*DIRECTIVE:* Copy each of the lines below character for character, with nothing changed.

*DATASET RECORDS:*
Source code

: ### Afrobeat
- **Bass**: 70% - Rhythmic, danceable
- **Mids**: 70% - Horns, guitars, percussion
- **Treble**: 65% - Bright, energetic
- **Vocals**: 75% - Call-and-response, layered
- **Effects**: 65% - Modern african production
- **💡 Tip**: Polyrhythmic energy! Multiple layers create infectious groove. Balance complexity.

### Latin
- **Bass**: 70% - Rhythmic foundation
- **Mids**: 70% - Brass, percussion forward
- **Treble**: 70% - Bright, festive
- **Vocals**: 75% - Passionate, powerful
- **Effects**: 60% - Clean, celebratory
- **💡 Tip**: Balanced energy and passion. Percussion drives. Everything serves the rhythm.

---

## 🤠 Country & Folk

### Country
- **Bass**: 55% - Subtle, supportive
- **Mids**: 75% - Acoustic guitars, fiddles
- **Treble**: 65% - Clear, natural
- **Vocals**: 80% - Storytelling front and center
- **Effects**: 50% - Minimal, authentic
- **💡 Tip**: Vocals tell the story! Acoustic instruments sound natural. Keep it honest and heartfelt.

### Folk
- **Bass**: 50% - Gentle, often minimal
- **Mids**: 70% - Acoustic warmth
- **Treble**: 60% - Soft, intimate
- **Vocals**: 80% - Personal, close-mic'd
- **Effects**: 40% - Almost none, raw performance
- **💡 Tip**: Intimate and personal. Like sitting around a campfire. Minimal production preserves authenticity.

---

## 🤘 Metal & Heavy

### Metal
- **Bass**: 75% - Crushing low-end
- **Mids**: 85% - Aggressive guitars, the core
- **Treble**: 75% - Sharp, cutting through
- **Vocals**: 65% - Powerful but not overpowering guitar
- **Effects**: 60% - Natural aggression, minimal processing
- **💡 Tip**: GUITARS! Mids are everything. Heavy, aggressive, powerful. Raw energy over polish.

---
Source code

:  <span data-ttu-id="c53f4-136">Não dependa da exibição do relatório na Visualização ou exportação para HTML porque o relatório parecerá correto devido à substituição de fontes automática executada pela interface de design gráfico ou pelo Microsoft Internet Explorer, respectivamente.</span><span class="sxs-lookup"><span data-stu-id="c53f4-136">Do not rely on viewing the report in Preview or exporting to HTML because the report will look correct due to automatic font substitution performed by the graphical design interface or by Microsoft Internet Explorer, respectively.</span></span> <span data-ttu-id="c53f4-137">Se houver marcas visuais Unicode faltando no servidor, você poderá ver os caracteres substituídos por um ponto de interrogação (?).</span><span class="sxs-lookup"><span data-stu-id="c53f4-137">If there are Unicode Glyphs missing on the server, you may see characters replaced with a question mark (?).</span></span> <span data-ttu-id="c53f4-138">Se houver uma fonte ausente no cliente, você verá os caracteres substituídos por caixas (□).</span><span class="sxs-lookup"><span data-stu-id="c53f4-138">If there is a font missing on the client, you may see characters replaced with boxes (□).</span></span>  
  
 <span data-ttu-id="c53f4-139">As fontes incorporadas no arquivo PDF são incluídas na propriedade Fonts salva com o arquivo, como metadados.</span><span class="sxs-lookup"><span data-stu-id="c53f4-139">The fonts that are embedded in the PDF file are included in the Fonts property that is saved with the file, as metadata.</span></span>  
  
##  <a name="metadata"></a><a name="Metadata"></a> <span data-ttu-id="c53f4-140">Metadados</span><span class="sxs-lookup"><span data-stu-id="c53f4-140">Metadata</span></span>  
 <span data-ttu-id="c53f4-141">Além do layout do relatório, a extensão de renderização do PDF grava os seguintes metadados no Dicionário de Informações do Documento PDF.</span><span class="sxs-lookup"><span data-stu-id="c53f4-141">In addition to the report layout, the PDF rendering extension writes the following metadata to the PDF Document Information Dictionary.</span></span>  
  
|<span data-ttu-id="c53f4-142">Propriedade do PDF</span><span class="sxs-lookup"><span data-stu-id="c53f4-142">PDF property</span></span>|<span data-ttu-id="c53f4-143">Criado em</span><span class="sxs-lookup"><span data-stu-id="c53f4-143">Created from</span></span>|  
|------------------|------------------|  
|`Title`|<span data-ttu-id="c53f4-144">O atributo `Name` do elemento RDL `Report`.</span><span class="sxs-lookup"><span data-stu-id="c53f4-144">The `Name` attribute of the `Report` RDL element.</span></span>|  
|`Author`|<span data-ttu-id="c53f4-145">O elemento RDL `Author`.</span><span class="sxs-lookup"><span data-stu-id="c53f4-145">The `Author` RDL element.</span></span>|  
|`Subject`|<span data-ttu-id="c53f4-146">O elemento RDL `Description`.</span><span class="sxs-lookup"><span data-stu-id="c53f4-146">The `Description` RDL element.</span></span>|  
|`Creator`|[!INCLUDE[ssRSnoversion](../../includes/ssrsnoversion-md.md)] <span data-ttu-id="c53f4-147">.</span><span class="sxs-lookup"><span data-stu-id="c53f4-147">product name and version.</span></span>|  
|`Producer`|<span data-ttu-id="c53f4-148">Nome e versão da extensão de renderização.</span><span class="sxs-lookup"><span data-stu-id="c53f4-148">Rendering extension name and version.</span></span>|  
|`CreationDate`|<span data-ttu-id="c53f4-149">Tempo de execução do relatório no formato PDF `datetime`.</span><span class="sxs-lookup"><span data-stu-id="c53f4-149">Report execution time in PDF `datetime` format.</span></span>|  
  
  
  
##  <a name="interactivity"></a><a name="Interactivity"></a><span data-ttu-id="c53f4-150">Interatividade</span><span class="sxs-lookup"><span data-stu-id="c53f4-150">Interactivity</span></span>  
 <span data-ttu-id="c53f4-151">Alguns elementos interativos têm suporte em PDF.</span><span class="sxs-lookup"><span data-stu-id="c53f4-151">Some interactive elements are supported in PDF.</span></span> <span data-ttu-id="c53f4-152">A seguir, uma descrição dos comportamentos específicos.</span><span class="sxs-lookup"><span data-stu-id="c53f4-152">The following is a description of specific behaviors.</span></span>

*RESPONSE AREA:*
Source code

: ### Afrobeat
- **Bass**: 70% - Rhythmic, danceable
- **Mids**: 70% - Horns, guitars, percussion
- **Treble**: 65% - Bright, energetic
- **Vocals**: 75% - Call-and-response, layered
- **Effects**: 65% - Modern african production
- **💡 Tip**: Polyrhythmic energy! Multiple layers create infectious groove. Balance complexity.

### Latin
- **Bass**: 70% - Rhythmic foundation
- **Mids**: 70% - Brass, percussion forward
- **Treble**: 70% - Bright, festive
- **Vocals**: 75% - Passionate, powerful
- **Effects**: 60% - Clean, celebratory
- **💡 Tip**: Balanced energy and passion. Percussion drives. Everything serves the rhythm.

---

## 🤠 Country & Folk

### Country
- **Bass**: 55% - Subtle, supportive
- **Mids**: 75% - Acoustic guitars, fiddles
- **Treble**: 65% - Clear, natural
- **Vocals**: 80% - Storytelling front and center
- **Effects**: 50% - Minimal, authentic
- **💡 Tip**: Vocals tell the story! Acoustic instruments sound natural. Keep it honest and heartfelt.

### Folk
- **Bass**: 50% - Gentle, often minimal
- **Mids**: 70% - Acoustic warmth
- **Treble**: 60% - Soft, intimate
- **Vocals**: 80% - Personal, close-mic'd
- **Effects**: 40% - Almost none, raw performance
- **💡 Tip**: Intimate and personal. Like sitting around a campfire. Minimal production preserves authenticity.

---

## 🤘 Metal & Heavy

### Metal
- **Bass**: 75% - Crushing low-end
- **Mids**: 85% - Aggressive guitars, the core
- **Treble**: 75% - Sharp, cutting through
- **Vocals**: 65% - Powerful but not overpowering guitar
- **Effects**: 60% - Natural aggression, minimal processing
- **💡 Tip**: GUITARS! Mids are everything. Heavy, aggressive, powerful. Raw energy over polish.

---
Source code

:  <span data-ttu-id="c53f4-136">Não dependa da exibição do relatório na Visualização ou exportação para HTML porque o relatório parecerá correto devido à substituição de fontes automática executada pela interface de design gráfico ou pelo Microsoft Internet Explorer, respectivamente.</span><span class="sxs-lookup"><span data-stu-id="c53f4-136">Do not rely on viewing the report in Preview or exporting to HTML because the report will look correct due to automatic font substitution performed by the graphical design interface or by Microsoft Internet Explorer, respectively.</span></span> <span data-ttu-id="c53f4-137">Se houver marcas visuais Unicode faltando no servidor, você poderá ver os caracteres substituídos por um ponto de interrogação (?).</span><span class="sxs-lookup"><span data-stu-id="c53f4-137">If there are Unicode Glyphs missing on the server, you may see characters replaced with a question mark (?).</span></span> <span data-ttu-id="c53f4-138">Se houver uma fonte ausente no cliente, você verá os caracteres substituídos por caixas (□).</span><span class="sxs-lookup"><span data-stu-id="c53f4-138">If there is a font missing on the client, you may see characters replaced with boxes (□).</span></span>  
  
 <span data-ttu-id="c53f4-139">As fontes incorporadas no arquivo PDF são incluídas na propriedade Fonts salva com o arquivo, como metadados.</span><span class="sxs-lookup"><span data-stu-id="c53f4-139">The fonts that are embedded in the PDF file are included in the Fonts property that is saved with the file, as metadata.</span></span>  
  
##  <a name="metadata"></a><a name="Metadata"></a> <span data-ttu-id="c53f4-140">Metadados</span><span class="sxs-lookup"><span data-stu-id="c53f4-140">Metadata</span></span>  
 <span data-ttu-id="c53f4-141">Além do layout do relatório, a extensão de renderização do PDF grava os seguintes metadados no Dicionário de Informações do Documento PDF.</span><span class="sxs-lookup"><span data-stu-id="c53f4-141">In addition to the report layout, the PDF rendering extension writes the following metadata to the PDF Document Information Dictionary.</span></span>  
  
|<span data-ttu-id="c53f4-142">Propriedade do PDF</span><span class="sxs-lookup"><span data-stu-id="c53f4-142">PDF property</span></span>|<span data-ttu-id="c53f4-143">Criado em</span><span class="sxs-lookup"><span data-stu-id="c53f4-143">Created from</span></span>|  
|------------------|------------------|  
|`Title`|<span data-ttu-id="c53f4-144">O atributo `Name` do elemento RDL `Report`.</span><span class="sxs-lookup"><span data-stu-id="c53f4-144">The `Name` attribute of the `Report` RDL element.</span></span>|  
|`Author`|<span data-ttu-id="c53f4-145">O elemento RDL `Author`.</span><span class="sxs-lookup"><span data-stu-id="c53f4-145">The `Author` RDL element.</span></span>|  
|`Subject`|<span data-ttu-id="c53f4-146">O elemento RDL `Description`.</span><span class="sxs-lookup"><span data-stu-id="c53f4-146">The `Description` RDL element.</span></span>|  
|`Creator`|[!INCLUDE[ssRSnoversion](../../includes/ssrsnoversion-md.md)] <span data-ttu-id="c53f4-147">.</span><span class="sxs-lookup"><span data-stu-id="c53f4-147">product name and version.</span></span>|  
|`Producer`|<span data-ttu-id="c53f4-148">Nome e versão da extensão de renderização.</span><span class="sxs-lookup"><span data-stu-id="c53f4-148">Rendering extension name and version.</span></span>|  
|`CreationDate`|<span data-ttu-id="c53f4-149">Tempo de execução do relatório no formato PDF `datetime`.</span><span class="sxs-lookup"><span data-stu-id="c53f4-149">Report execution time in PDF `datetime` format.</span></span>|  
  
  
  
##  <a name="interactivity"></a><a name="Interactivity"></a><span data-ttu-id="c53f4-150">Interatividade</span><span class="sxs-lookup"><span data-stu-id="c53f4-150">Interactivity</span></span>  
 <span data-ttu-id="c53f4-151">Alguns elementos interativos têm suporte em PDF.</span><span class="sxs-lookup"><span data-stu-id="c53f4-151">Some interactive elements are supported in PDF.</span></span> <span data-ttu-id="c53f4-152">A seguir, uma descrição dos comportamentos específicos.</span><span class="sxs-lookup"><span data-stu-id="c53f4-152">The following is a description of specific behaviors.</span></span>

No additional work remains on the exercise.